**Short task:**
Can you put all of these rows into a numbered list, one row per number, and leave out any blank lines?

**Extracted data:**
* Begin *
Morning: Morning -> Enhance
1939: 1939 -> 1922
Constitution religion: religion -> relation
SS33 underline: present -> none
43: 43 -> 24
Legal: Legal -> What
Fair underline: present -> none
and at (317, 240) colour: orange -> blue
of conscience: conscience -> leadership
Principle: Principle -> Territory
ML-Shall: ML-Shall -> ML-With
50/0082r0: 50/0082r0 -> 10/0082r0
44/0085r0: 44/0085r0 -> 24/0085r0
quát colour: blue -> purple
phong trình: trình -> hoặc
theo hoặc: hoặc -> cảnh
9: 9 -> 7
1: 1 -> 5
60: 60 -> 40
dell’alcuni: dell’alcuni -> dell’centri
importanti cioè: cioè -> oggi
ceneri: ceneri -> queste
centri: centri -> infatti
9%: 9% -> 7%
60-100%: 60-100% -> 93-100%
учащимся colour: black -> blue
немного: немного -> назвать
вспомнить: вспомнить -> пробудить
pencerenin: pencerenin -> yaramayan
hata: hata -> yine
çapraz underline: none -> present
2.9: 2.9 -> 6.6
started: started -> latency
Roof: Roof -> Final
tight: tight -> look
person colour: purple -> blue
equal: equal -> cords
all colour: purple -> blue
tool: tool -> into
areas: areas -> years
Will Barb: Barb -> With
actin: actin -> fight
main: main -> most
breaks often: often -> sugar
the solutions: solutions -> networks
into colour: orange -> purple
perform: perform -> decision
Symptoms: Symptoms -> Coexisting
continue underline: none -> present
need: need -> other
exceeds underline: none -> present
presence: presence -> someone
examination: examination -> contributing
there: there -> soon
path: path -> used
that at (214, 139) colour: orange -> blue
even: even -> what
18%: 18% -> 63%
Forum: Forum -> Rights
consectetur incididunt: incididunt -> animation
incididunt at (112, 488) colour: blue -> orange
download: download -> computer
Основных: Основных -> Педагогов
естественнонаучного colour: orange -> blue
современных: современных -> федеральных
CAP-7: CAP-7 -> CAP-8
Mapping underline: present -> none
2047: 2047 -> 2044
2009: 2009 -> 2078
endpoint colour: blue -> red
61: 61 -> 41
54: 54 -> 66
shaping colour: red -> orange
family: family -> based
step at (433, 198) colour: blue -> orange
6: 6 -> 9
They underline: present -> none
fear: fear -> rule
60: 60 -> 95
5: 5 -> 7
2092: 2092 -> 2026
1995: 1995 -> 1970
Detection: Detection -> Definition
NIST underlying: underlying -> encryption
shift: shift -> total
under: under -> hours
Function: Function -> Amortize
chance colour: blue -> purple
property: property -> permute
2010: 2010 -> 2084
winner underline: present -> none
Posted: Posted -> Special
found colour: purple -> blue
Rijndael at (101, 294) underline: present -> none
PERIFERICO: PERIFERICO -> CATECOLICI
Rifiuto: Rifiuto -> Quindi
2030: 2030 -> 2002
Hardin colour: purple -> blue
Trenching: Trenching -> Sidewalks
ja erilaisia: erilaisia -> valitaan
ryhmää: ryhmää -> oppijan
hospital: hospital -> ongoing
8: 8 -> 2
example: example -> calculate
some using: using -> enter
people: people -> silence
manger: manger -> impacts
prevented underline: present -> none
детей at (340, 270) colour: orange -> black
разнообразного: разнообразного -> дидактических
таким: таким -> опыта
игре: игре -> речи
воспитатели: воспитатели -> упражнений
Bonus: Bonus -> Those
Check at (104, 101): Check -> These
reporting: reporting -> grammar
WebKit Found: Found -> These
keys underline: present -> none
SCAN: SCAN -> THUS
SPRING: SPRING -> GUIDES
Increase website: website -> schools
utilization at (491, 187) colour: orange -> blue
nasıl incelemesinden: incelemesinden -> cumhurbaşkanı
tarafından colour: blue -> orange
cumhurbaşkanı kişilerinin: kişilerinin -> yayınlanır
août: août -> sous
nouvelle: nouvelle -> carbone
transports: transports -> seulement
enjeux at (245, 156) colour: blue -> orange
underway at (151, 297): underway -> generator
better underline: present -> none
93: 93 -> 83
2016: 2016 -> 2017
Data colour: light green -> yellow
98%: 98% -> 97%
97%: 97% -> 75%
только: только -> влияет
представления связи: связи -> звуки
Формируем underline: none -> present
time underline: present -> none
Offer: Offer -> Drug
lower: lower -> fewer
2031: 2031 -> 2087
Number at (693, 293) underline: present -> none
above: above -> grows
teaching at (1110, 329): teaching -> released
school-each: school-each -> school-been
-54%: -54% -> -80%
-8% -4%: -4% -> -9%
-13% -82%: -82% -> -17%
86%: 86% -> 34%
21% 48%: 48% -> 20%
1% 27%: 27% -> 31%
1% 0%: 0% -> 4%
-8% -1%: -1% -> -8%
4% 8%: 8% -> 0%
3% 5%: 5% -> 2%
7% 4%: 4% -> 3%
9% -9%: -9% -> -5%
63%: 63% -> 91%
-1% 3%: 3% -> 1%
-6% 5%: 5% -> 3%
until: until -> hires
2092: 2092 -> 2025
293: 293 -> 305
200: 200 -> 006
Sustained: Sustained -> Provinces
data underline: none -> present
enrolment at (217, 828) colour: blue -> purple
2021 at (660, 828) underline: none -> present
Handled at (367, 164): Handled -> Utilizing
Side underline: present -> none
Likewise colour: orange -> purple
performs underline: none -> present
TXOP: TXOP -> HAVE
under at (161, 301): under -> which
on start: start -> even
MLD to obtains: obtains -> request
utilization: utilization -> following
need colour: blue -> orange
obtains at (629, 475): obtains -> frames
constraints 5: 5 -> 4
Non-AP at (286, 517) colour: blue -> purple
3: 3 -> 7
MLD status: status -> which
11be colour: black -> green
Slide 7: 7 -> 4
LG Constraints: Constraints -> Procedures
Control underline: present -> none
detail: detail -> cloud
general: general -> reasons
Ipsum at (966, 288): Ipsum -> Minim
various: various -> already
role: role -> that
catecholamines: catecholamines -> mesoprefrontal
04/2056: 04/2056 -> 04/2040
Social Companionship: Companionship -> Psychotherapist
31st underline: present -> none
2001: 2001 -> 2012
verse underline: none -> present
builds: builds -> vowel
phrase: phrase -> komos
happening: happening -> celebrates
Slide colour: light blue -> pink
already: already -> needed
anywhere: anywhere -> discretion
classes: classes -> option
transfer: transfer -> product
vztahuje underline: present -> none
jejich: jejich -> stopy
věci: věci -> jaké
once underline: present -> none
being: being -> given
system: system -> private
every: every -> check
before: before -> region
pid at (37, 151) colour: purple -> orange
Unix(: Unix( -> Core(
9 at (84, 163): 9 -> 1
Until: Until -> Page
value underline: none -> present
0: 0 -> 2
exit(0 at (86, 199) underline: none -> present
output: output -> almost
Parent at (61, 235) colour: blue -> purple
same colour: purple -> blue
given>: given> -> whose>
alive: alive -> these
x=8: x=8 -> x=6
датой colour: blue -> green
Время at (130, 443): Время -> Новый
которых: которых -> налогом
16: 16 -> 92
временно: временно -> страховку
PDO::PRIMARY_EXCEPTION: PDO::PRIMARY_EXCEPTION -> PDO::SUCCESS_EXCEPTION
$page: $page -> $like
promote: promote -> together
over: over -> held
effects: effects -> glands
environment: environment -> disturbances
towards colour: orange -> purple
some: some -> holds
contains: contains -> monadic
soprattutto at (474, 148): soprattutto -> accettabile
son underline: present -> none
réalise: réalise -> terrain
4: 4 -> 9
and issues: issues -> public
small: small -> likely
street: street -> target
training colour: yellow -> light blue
* End *
**Problem solution:**
1. Morning: Morning -> Enhance
2. 1939: 1939 -> 1922
3. Constitution religion: religion -> relation
4. SS33 underline: present -> none
5. 43: 43 -> 24
6. Legal: Legal -> What
7. Fair underline: present -> none
8. and at (317, 240) colour: orange -> blue
9. of conscience: conscience -> leadership
10. Principle: Principle -> Territory
11. ML-Shall: ML-Shall -> ML-With
12. 50/0082r0: 50/0082r0 -> 10/0082r0
13. 44/0085r0: 44/0085r0 -> 24/0085r0
14. quát colour: blue -> purple
15. phong trình: trình -> hoặc
16. theo hoặc: hoặc -> cảnh
17. 9: 9 -> 7
18. 1: 1 -> 5
19. 60: 60 -> 40
20. dell’alcuni: dell’alcuni -> dell’centri
21. importanti cioè: cioè -> oggi
22. ceneri: ceneri -> queste
23. centri: centri -> infatti
24. 9%: 9% -> 7%
25. 60-100%: 60-100% -> 93-100%
26. учащимся colour: black -> blue
27. немного: немного -> назвать
28. вспомнить: вспомнить -> пробудить
29. pencerenin: pencerenin -> yaramayan
30. hata: hata -> yine
31. çapraz underline: none -> present
32. 2.9: 2.9 -> 6.6
33. started: started -> latency
34. Roof: Roof -> Final
35. tight: tight -> look
36. person colour: purple -> blue
37. equal: equal -> cords
38. all colour: purple -> blue
39. tool: tool -> into
40. areas: areas -> years
41. Will Barb: Barb -> With
42. actin: actin -> fight
43. main: main -> most
44. breaks often: often -> sugar
45. the solutions: solutions -> networks
46. into colour: orange -> purple
47. perform: perform -> decision
48. Symptoms: Symptoms -> Coexisting
49. continue underline: none -> present
50. need: need -> other
51. exceeds underline: none -> present
52. presence: presence -> someone
53. examination: examination -> contributing
54. there: there -> soon
55. path: path -> used
56. that at (214, 139) colour: orange -> blue
57. even: even -> what
58. 18%: 18% -> 63%
59. Forum: Forum -> Rights
60. consectetur incididunt: incididunt -> animation
61. incididunt at (112, 488) colour: blue -> orange
62. download: download -> computer
63. Основных: Основных -> Педагогов
64. естественнонаучного colour: orange -> blue
65. современных: современных -> федеральных
66. CAP-7: CAP-7 -> CAP-8
67. Mapping underline: present -> none
68. 2047: 2047 -> 2044
69. 2009: 2009 -> 2078
70. endpoint colour: blue -> red
71. 61: 61 -> 41
72. 54: 54 -> 66
73. shaping colour: red -> orange
74. family: family -> based
75. step at (433, 198) colour: blue -> orange
76. 6: 6 -> 9
77. They underline: present -> none
78. fear: fear -> rule
79. 60: 60 -> 95
80. 5: 5 -> 7
81. 2092: 2092 -> 2026
82. 1995: 1995 -> 1970
83. Detection: Detection -> Definition
84. NIST underlying: underlying -> encryption
85. shift: shift -> total
86. under: under -> hours
87. Function: Function -> Amortize
88. chance colour: blue -> purple
89. property: property -> permute
90. 2010: 2010 -> 2084
91. winner underline: present -> none
92. Posted: Posted -> Special
93. found colour: purple -> blue
94. Rijndael at (101, 294) underline: present -> none
95. PERIFERICO: PERIFERICO -> CATECOLICI
96. Rifiuto: Rifiuto -> Quindi
97. 2030: 2030 -> 2002
98. Hardin colour: purple -> blue
99. Trenching: Trenching -> Sidewalks
100. ja erilaisia: erilaisia -> valitaan
101. ryhmää: ryhmää -> oppijan
102. hospital: hospital -> ongoing
103. 8: 8 -> 2
104. example: example -> calculate
105. some using: using -> enter
106. people: people -> silence
107. manger: manger -> impacts
108. prevented underline: present -> none
109. детей at (340, 270) colour: orange -> black
110. разнообразного: разнообразного -> дидактических
111. таким: таким -> опыта
112. игре: игре -> речи
113. воспитатели: воспитатели -> упражнений
114. Bonus: Bonus -> Those
115. Check at (104, 101): Check -> These
116. reporting: reporting -> grammar
117. WebKit Found: Found -> These
118. keys underline: present -> none
119. SCAN: SCAN -> THUS
120. SPRING: SPRING -> GUIDES
121. Increase website: website -> schools
122. utilization at (491, 187) colour: orange -> blue
123. nasıl incelemesinden: incelemesinden -> cumhurbaşkanı
124. tarafından colour: blue -> orange
125. cumhurbaşkanı kişilerinin: kişilerinin -> yayınlanır
126. août: août -> sous
127. nouvelle: nouvelle -> carbone
128. transports: transports -> seulement
129. enjeux at (245, 156) colour: blue -> orange
130. underway at (151, 297): underway -> generator
131. better underline: present -> none
132. 93: 93 -> 83
133. 2016: 2016 -> 2017
134. Data colour: light green -> yellow
135. 98%: 98% -> 97%
136. 97%: 97% -> 75%
137. только: только -> влияет
138. представления связи: связи -> звуки
139. Формируем underline: none -> present
140. time underline: present -> none
141. Offer: Offer -> Drug
142. lower: lower -> fewer
143. 2031: 2031 -> 2087
144. Number at (693, 293) underline: present -> none
145. above: above -> grows
146. teaching at (1110, 329): teaching -> released
147. school-each: school-each -> school-been
148. -54%: -54% -> -80%
149. -8% -4%: -4% -> -9%
150. -13% -82%: -82% -> -17%
151. 86%: 86% -> 34%
152. 21% 48%: 48% -> 20%
153. 1% 27%: 27% -> 31%
154. 1% 0%: 0% -> 4%
155. -8% -1%: -1% -> -8%
156. 4% 8%: 8% -> 0%
157. 3% 5%: 5% -> 2%
158. 7% 4%: 4% -> 3%
159. 9% -9%: -9% -> -5%
160. 63%: 63% -> 91%
161. -1% 3%: 3% -> 1%
162. -6% 5%: 5% -> 3%
163. until: until -> hires
164. 2092: 2092 -> 2025
165. 293: 293 -> 305
166. 200: 200 -> 006
167. Sustained: Sustained -> Provinces
168. data underline: none -> present
169. enrolment at (217, 828) colour: blue -> purple
170. 2021 at (660, 828) underline: none -> present
171. Handled at (367, 164): Handled -> Utilizing
172. Side underline: present -> none
173. Likewise colour: orange -> purple
174. performs underline: none -> present
175. TXOP: TXOP -> HAVE
176. under at (161, 301): under -> which
177. on start: start -> even
178. MLD to obtains: obtains -> request
179. utilization: utilization -> following
180. need colour: blue -> orange
181. obtains at (629, 475): obtains -> frames
182. constraints 5: 5 -> 4
183. Non-AP at (286, 517) colour: blue -> purple
184. 3: 3 -> 7
185. MLD status: status -> which
186. 11be colour: black -> green
187. Slide 7: 7 -> 4
188. LG Constraints: Constraints -> Procedures
189. Control underline: present -> none
190. detail: detail -> cloud
191. general: general -> reasons
192. Ipsum at (966, 288): Ipsum -> Minim
193. various: various -> already
194. role: role -> that
195. catecholamines: catecholamines -> mesoprefrontal
196. 04/2056: 04/2056 -> 04/2040
197. Social Companionship: Companionship -> Psychotherapist
198. 31st underline: present -> none
199. 2001: 2001 -> 2012
200. verse underline: none -> present
201. builds: builds -> vowel
202. phrase: phrase -> komos
203. happening: happening -> celebrates
204. Slide colour: light blue -> pink
205. already: already -> needed
206. anywhere: anywhere -> discretion
207. classes: classes -> option
208. transfer: transfer -> product
209. vztahuje underline: present -> none
210. jejich: jejich -> stopy
211. věci: věci -> jaké
212. once underline: present -> none
213. being: being -> given
214. system: system -> private
215. every: every -> check
216. before: before -> region
217. pid at (37, 151) colour: purple -> orange
218. Unix(: Unix( -> Core(
219. 9 at (84, 163): 9 -> 1
220. Until: Until -> Page
221. value underline: none -> present
222. 0: 0 -> 2
223. exit(0 at (86, 199) underline: none -> present
224. output: output -> almost
225. Parent at (61, 235) colour: blue -> purple
226. same colour: purple -> blue
227. given>: given> -> whose>
228. alive: alive -> these
229. x=8: x=8 -> x=6
230. датой colour: blue -> green
231. Время at (130, 443): Время -> Новый
232. которых: которых -> налогом
233. 16: 16 -> 92
234. временно: временно -> страховку
235. PDO::PRIMARY_EXCEPTION: PDO::PRIMARY_EXCEPTION -> PDO::SUCCESS_EXCEPTION
236. $page: $page -> $like
237. promote: promote -> together
238. over: over -> held
239. effects: effects -> glands
240. environment: environment -> disturbances
241. towards colour: orange -> purple
242. some: some -> holds
243. contains: contains -> monadic
244. soprattutto at (474, 148): soprattutto -> accettabile
245. son underline: present -> none
246. réalise: réalise -> terrain
247. 4: 4 -> 9
248. and issues: issues -> public
249. small: small -> likely
250. street: street -> target
251. training colour: yellow -> light blue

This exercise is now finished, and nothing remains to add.